*What the task asks*: What is needed here is an exact copy of all the data.
=== Section Start ===
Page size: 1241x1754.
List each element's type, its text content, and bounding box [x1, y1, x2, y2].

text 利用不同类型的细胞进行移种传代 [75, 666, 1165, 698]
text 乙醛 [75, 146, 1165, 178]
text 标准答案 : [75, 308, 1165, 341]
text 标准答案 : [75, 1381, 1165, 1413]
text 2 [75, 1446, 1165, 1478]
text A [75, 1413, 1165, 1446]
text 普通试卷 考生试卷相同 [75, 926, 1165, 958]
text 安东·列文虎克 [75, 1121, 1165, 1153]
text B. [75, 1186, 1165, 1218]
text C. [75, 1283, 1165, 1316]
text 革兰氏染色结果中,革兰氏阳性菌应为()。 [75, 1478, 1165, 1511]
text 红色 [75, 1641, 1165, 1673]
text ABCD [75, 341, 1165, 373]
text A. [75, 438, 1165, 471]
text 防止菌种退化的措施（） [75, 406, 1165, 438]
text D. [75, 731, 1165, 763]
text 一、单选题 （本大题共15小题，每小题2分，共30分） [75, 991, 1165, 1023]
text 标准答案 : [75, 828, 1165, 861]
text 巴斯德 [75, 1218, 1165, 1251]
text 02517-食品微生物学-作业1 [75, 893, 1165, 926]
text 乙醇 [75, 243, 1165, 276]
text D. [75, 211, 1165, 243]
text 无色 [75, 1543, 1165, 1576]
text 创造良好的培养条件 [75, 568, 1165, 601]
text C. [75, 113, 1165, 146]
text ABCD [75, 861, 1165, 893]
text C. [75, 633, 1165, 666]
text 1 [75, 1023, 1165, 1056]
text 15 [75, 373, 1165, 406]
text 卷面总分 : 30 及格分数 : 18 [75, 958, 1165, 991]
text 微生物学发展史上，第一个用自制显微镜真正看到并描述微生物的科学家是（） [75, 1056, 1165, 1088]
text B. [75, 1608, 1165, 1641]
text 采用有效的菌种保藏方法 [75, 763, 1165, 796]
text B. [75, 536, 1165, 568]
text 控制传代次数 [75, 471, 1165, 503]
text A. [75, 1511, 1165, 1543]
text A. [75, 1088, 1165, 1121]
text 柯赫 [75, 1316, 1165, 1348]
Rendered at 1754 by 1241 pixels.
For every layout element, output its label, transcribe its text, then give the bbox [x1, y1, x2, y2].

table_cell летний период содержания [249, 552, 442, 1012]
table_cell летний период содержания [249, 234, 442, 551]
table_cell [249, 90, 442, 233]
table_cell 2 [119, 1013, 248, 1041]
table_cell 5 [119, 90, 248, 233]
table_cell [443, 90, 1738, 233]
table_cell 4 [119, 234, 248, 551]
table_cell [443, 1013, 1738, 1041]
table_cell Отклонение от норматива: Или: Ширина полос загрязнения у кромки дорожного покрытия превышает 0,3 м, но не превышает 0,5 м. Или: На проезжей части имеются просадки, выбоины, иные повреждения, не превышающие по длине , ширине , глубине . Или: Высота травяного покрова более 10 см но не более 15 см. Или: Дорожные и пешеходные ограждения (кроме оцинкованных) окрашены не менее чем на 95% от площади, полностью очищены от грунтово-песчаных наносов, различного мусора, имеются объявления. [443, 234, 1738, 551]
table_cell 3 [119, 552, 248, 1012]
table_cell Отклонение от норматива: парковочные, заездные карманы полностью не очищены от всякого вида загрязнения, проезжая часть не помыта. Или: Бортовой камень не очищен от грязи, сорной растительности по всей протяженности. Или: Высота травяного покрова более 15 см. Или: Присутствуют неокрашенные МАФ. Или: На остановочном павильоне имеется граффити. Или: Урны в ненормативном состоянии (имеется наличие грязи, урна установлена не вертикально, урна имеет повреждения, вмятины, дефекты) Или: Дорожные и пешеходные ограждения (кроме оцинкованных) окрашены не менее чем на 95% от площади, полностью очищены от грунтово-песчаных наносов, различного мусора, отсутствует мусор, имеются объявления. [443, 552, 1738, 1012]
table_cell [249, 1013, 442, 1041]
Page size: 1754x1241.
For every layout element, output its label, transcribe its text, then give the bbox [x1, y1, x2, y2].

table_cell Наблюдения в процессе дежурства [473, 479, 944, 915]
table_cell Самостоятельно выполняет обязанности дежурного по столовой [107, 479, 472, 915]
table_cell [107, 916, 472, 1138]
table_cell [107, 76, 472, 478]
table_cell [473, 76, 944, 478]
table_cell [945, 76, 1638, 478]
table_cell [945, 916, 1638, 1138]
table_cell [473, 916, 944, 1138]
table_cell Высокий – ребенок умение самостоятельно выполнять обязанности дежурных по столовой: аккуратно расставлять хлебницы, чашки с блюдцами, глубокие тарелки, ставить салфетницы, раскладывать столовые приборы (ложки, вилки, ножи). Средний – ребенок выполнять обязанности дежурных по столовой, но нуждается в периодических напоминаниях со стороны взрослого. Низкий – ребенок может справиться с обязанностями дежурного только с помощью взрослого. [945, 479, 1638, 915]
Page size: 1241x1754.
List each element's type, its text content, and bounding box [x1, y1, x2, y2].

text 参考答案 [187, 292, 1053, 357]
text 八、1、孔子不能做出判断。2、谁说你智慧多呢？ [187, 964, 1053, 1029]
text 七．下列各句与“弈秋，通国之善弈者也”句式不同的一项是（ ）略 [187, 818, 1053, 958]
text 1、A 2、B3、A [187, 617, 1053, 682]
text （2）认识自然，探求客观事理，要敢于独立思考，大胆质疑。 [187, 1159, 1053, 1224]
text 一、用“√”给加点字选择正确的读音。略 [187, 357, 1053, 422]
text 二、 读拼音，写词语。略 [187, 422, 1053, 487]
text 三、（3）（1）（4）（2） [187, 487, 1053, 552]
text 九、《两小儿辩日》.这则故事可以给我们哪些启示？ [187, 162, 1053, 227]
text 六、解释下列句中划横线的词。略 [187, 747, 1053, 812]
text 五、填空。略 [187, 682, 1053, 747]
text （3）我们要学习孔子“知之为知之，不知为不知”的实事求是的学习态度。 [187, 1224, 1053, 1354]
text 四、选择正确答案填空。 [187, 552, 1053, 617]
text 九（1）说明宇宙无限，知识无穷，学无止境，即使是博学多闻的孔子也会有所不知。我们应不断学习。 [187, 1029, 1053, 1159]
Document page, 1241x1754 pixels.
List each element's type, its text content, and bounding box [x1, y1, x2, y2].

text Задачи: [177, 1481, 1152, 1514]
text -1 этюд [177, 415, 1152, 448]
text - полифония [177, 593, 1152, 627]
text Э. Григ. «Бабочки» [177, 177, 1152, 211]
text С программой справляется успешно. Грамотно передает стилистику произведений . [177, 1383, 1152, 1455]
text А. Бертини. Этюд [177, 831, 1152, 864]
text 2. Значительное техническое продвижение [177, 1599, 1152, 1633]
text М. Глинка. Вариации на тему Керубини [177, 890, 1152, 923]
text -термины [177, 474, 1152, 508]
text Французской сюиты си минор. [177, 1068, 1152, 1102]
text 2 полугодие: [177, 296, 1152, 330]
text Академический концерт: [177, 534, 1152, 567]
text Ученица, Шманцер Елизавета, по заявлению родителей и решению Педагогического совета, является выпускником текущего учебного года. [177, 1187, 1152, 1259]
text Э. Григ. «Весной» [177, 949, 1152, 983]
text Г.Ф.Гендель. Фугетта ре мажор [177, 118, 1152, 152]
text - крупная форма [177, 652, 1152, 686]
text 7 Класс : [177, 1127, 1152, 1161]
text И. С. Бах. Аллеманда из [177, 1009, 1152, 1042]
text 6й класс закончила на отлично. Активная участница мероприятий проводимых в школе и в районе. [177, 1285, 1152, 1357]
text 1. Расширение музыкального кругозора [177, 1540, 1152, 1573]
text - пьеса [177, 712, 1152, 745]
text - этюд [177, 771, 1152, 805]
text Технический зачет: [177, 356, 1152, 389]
=== Section End ===
*The answer*:
Page size: 1241x1754.
List each element's type, its text content, and bounding box [x1, y1, x2, y2].

text 利用不同类型的细胞进行移种传代 [75, 666, 1165, 698]
text 乙醛 [75, 146, 1165, 178]
text 标准答案 : [75, 308, 1165, 341]
text 标准答案 : [75, 1381, 1165, 1413]
text 2 [75, 1446, 1165, 1478]
text A [75, 1413, 1165, 1446]
text 普通试卷 考生试卷相同 [75, 926, 1165, 958]
text 安东·列文虎克 [75, 1121, 1165, 1153]
text B. [75, 1186, 1165, 1218]
text C. [75, 1283, 1165, 1316]
text 革兰氏染色结果中,革兰氏阳性菌应为()。 [75, 1478, 1165, 1511]
text 红色 [75, 1641, 1165, 1673]
text ABCD [75, 341, 1165, 373]
text A. [75, 438, 1165, 471]
text 防止菌种退化的措施（） [75, 406, 1165, 438]
text D. [75, 731, 1165, 763]
text 一、单选题 （本大题共15小题，每小题2分，共30分） [75, 991, 1165, 1023]
text 标准答案 : [75, 828, 1165, 861]
text 巴斯德 [75, 1218, 1165, 1251]
text 02517-食品微生物学-作业1 [75, 893, 1165, 926]
text 乙醇 [75, 243, 1165, 276]
text D. [75, 211, 1165, 243]
text 无色 [75, 1543, 1165, 1576]
text 创造良好的培养条件 [75, 568, 1165, 601]
text C. [75, 113, 1165, 146]
text ABCD [75, 861, 1165, 893]
text C. [75, 633, 1165, 666]
text 1 [75, 1023, 1165, 1056]
text 15 [75, 373, 1165, 406]
text 卷面总分 : 30 及格分数 : 18 [75, 958, 1165, 991]
text 微生物学发展史上，第一个用自制显微镜真正看到并描述微生物的科学家是（） [75, 1056, 1165, 1088]
text B. [75, 1608, 1165, 1641]
text 采用有效的菌种保藏方法 [75, 763, 1165, 796]
text B. [75, 536, 1165, 568]
text 控制传代次数 [75, 471, 1165, 503]
text A. [75, 1511, 1165, 1543]
text A. [75, 1088, 1165, 1121]
text 柯赫 [75, 1316, 1165, 1348]
Rendered at 1754 by 1241 pixels.
For every layout element, output its label, transcribe its text, then give the bbox [x1, y1, x2, y2].

table_cell летний период содержания [249, 552, 442, 1012]
table_cell летний период содержания [249, 234, 442, 551]
table_cell [249, 90, 442, 233]
table_cell 2 [119, 1013, 248, 1041]
table_cell 5 [119, 90, 248, 233]
table_cell [443, 90, 1738, 233]
table_cell 4 [119, 234, 248, 551]
table_cell [443, 1013, 1738, 1041]
table_cell Отклонение от норматива: Или: Ширина полос загрязнения у кромки дорожного покрытия превышает 0,3 м, но не превышает 0,5 м. Или: На проезжей части имеются просадки, выбоины, иные повреждения, не превышающие по длине , ширине , глубине . Или: Высота травяного покрова более 10 см но не более 15 см. Или: Дорожные и пешеходные ограждения (кроме оцинкованных) окрашены не менее чем на 95% от площади, полностью очищены от грунтово-песчаных наносов, различного мусора, имеются объявления. [443, 234, 1738, 551]
table_cell 3 [119, 552, 248, 1012]
table_cell Отклонение от норматива: парковочные, заездные карманы полностью не очищены от всякого вида загрязнения, проезжая часть не помыта. Или: Бортовой камень не очищен от грязи, сорной растительности по всей протяженности. Или: Высота травяного покрова более 15 см. Или: Присутствуют неокрашенные МАФ. Или: На остановочном павильоне имеется граффити. Или: Урны в ненормативном состоянии (имеется наличие грязи, урна установлена не вертикально, урна имеет повреждения, вмятины, дефекты) Или: Дорожные и пешеходные ограждения (кроме оцинкованных) окрашены не менее чем на 95% от площади, полностью очищены от грунтово-песчаных наносов, различного мусора, отсутствует мусор, имеются объявления. [443, 552, 1738, 1012]
table_cell [249, 1013, 442, 1041]
Page size: 1754x1241.
For every layout element, output its label, transcribe its text, then give the bbox [x1, y1, x2, y2].

table_cell Наблюдения в процессе дежурства [473, 479, 944, 915]
table_cell Самостоятельно выполняет обязанности дежурного по столовой [107, 479, 472, 915]
table_cell [107, 916, 472, 1138]
table_cell [107, 76, 472, 478]
table_cell [473, 76, 944, 478]
table_cell [945, 76, 1638, 478]
table_cell [945, 916, 1638, 1138]
table_cell [473, 916, 944, 1138]
table_cell Высокий – ребенок умение самостоятельно выполнять обязанности дежурных по столовой: аккуратно расставлять хлебницы, чашки с блюдцами, глубокие тарелки, ставить салфетницы, раскладывать столовые приборы (ложки, вилки, ножи). Средний – ребенок выполнять обязанности дежурных по столовой, но нуждается в периодических напоминаниях со стороны взрослого. Низкий – ребенок может справиться с обязанностями дежурного только с помощью взрослого. [945, 479, 1638, 915]
Page size: 1241x1754.
List each element's type, its text content, and bounding box [x1, y1, x2, y2].

text 参考答案 [187, 292, 1053, 357]
text 八、1、孔子不能做出判断。2、谁说你智慧多呢？ [187, 964, 1053, 1029]
text 七．下列各句与“弈秋，通国之善弈者也”句式不同的一项是（ ）略 [187, 818, 1053, 958]
text 1、A 2、B3、A [187, 617, 1053, 682]
text （2）认识自然，探求客观事理，要敢于独立思考，大胆质疑。 [187, 1159, 1053, 1224]
text 一、用“√”给加点字选择正确的读音。略 [187, 357, 1053, 422]
text 二、 读拼音，写词语。略 [187, 422, 1053, 487]
text 三、（3）（1）（4）（2） [187, 487, 1053, 552]
text 九、《两小儿辩日》.这则故事可以给我们哪些启示？ [187, 162, 1053, 227]
text 六、解释下列句中划横线的词。略 [187, 747, 1053, 812]
text 五、填空。略 [187, 682, 1053, 747]
text （3）我们要学习孔子“知之为知之，不知为不知”的实事求是的学习态度。 [187, 1224, 1053, 1354]
text 四、选择正确答案填空。 [187, 552, 1053, 617]
text 九（1）说明宇宙无限，知识无穷，学无止境，即使是博学多闻的孔子也会有所不知。我们应不断学习。 [187, 1029, 1053, 1159]
Document page, 1241x1754 pixels.
List each element's type, its text content, and bounding box [x1, y1, x2, y2].

text Задачи: [177, 1481, 1152, 1514]
text -1 этюд [177, 415, 1152, 448]
text - полифония [177, 593, 1152, 627]
text Э. Григ. «Бабочки» [177, 177, 1152, 211]
text С программой справляется успешно. Грамотно передает стилистику произведений . [177, 1383, 1152, 1455]
text А. Бертини. Этюд [177, 831, 1152, 864]
text 2. Значительное техническое продвижение [177, 1599, 1152, 1633]
text М. Глинка. Вариации на тему Керубини [177, 890, 1152, 923]
text -термины [177, 474, 1152, 508]
text Французской сюиты си минор. [177, 1068, 1152, 1102]
text 2 полугодие: [177, 296, 1152, 330]
text Академический концерт: [177, 534, 1152, 567]
text Ученица, Шманцер Елизавета, по заявлению родителей и решению Педагогического совета, является выпускником текущего учебного года. [177, 1187, 1152, 1259]
text Э. Григ. «Весной» [177, 949, 1152, 983]
text Г.Ф.Гендель. Фугетта ре мажор [177, 118, 1152, 152]
text - крупная форма [177, 652, 1152, 686]
text 7 Класс : [177, 1127, 1152, 1161]
text И. С. Бах. Аллеманда из [177, 1009, 1152, 1042]
text 6й класс закончила на отлично. Активная участница мероприятий проводимых в школе и в районе. [177, 1285, 1152, 1357]
text 1. Расширение музыкального кругозора [177, 1540, 1152, 1573]
text - пьеса [177, 712, 1152, 745]
text - этюд [177, 771, 1152, 805]
text Технический зачет: [177, 356, 1152, 389]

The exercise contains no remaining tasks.